** Opening EXCERPTED DATA block **

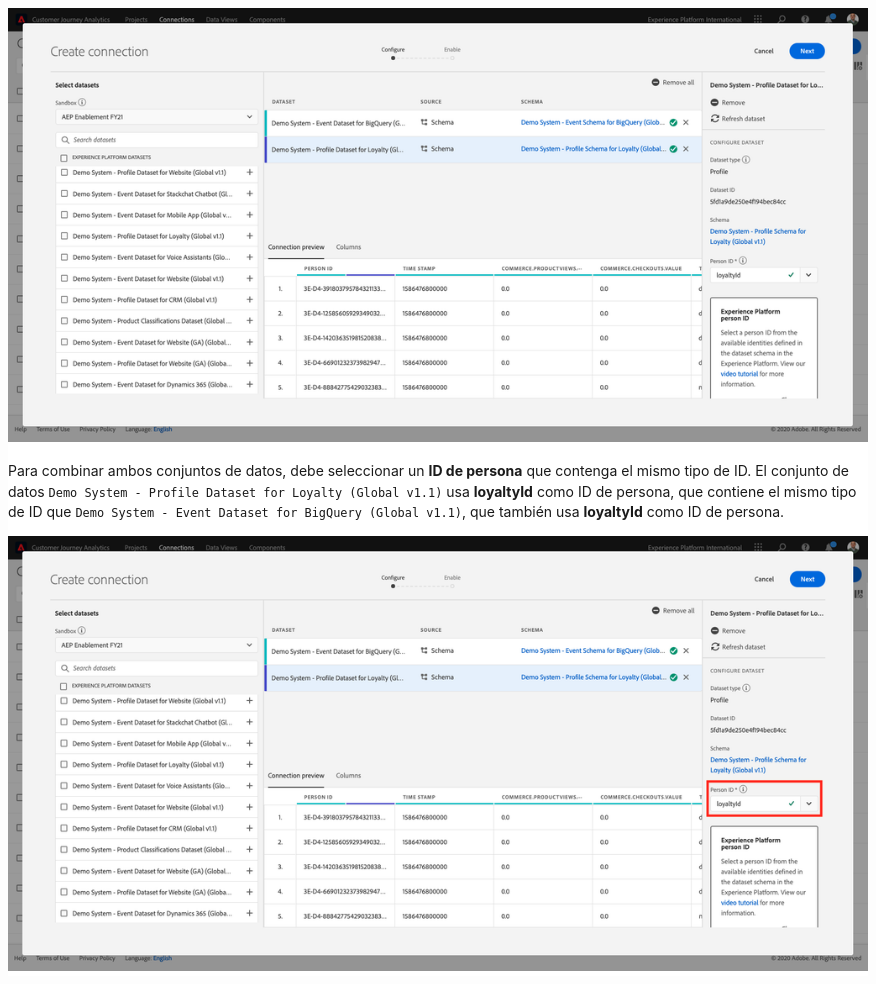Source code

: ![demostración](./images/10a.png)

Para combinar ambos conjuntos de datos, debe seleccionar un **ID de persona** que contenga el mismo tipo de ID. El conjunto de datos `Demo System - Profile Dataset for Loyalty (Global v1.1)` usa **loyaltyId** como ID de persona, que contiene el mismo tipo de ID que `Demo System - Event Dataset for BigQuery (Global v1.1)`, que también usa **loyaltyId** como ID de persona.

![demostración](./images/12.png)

** Closing EXCERPTED DATA block **
** Opening EXCERPTED DATA block **

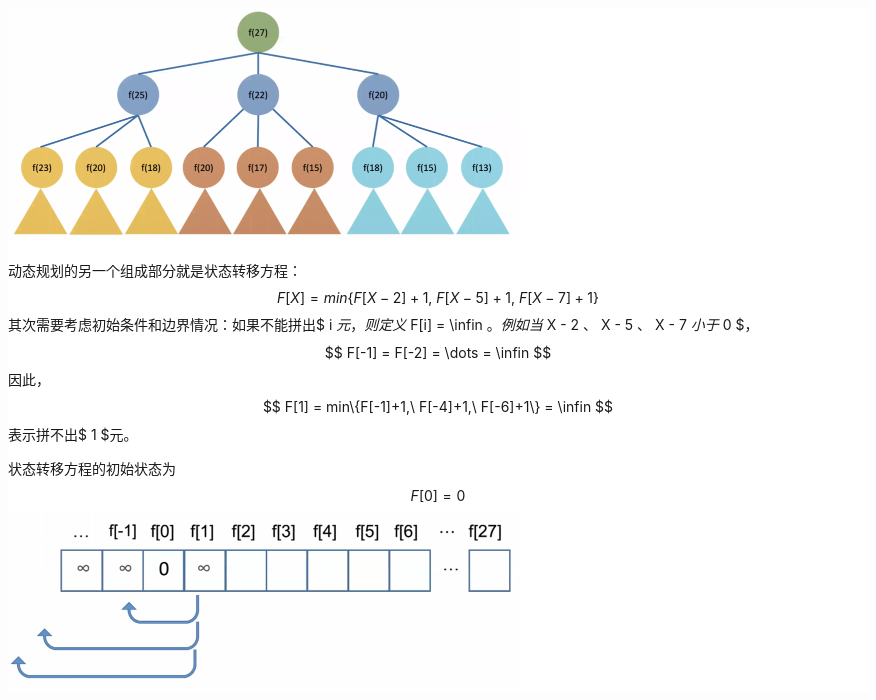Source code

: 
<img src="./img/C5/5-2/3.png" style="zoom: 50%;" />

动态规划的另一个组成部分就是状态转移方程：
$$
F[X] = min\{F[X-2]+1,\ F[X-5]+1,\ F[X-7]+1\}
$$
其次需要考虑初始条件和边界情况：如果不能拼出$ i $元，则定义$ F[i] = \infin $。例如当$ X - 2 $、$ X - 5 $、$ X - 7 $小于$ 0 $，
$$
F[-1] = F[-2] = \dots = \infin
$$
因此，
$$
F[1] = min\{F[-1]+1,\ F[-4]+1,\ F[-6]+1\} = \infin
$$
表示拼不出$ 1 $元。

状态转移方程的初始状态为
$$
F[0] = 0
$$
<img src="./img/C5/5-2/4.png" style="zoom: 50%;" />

** Closing EXCERPTED DATA block **

BRIEF: Show me each line of the listing above with "infin" in it.

RESULT:
其次需要考虑初始条件和边界情况：如果不能拼出$ i $元，则定义$ F[i] = \infin $。例如当$ X - 2 $、$ X - 5 $、$ X - 7 $小于$ 0 $，
F[-1] = F[-2] = \dots = \infin
F[1] = min\{F[-1]+1,\ F[-4]+1,\ F[-6]+1\} = \infin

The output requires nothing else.